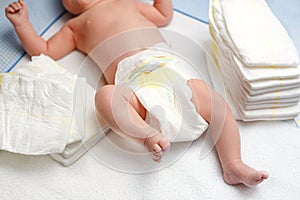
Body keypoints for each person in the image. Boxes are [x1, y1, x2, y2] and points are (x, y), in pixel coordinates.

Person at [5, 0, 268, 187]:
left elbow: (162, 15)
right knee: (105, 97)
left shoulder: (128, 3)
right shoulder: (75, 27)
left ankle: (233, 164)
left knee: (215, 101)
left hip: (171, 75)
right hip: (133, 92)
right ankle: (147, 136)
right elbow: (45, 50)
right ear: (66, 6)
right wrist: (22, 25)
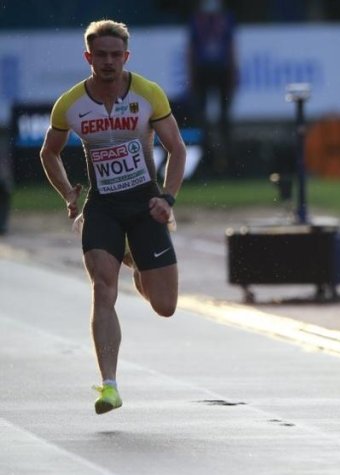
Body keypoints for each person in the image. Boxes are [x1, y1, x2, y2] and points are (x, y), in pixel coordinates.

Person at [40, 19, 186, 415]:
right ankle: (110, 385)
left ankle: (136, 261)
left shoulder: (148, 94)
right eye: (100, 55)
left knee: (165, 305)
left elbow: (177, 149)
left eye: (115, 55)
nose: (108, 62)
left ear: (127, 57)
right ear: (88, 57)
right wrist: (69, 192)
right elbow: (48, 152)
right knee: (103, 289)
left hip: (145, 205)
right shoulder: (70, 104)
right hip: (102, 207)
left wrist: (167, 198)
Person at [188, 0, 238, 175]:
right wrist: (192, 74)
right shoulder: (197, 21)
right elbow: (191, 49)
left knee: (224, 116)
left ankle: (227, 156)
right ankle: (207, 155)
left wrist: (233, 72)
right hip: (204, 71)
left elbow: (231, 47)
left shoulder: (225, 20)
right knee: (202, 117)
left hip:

THE PROBLEM: Copy out the listing exactly as it stands, but not the pictures.

EXPECTED ANSWER:
Body keypoints for each person in the image. Boxes are [x1, y1, x2, y2] and points are (x, y), in pixel coordinates.

Person at [5, 0, 268, 187]:
left elbow: (162, 15)
right knee: (105, 97)
left shoulder: (128, 3)
right shoulder: (75, 27)
left ankle: (233, 164)
left knee: (215, 101)
left hip: (171, 75)
right hip: (133, 92)
right ankle: (147, 136)
right elbow: (45, 50)
right ear: (66, 6)
right wrist: (22, 25)
Body keypoints for each person in the image. Boxes are [x1, y1, x2, y2] and points are (x, y), in pixel coordinates.

Person at [40, 19, 186, 415]:
right ankle: (110, 385)
left ankle: (136, 261)
left shoulder: (148, 94)
right eye: (100, 55)
left knee: (165, 305)
left elbow: (177, 149)
left eye: (115, 55)
nose: (108, 62)
left ear: (127, 57)
right ear: (88, 57)
right wrist: (69, 192)
right elbow: (48, 152)
right knee: (103, 289)
left hip: (145, 205)
right shoulder: (70, 104)
right hip: (102, 207)
left wrist: (167, 198)
Person at [188, 0, 238, 175]:
right wrist: (192, 74)
right shoulder: (197, 21)
right elbow: (191, 49)
left knee: (224, 116)
left ankle: (227, 156)
right ankle: (207, 155)
left wrist: (233, 72)
right hip: (204, 71)
left elbow: (231, 47)
left shoulder: (225, 20)
right knee: (202, 117)
left hip:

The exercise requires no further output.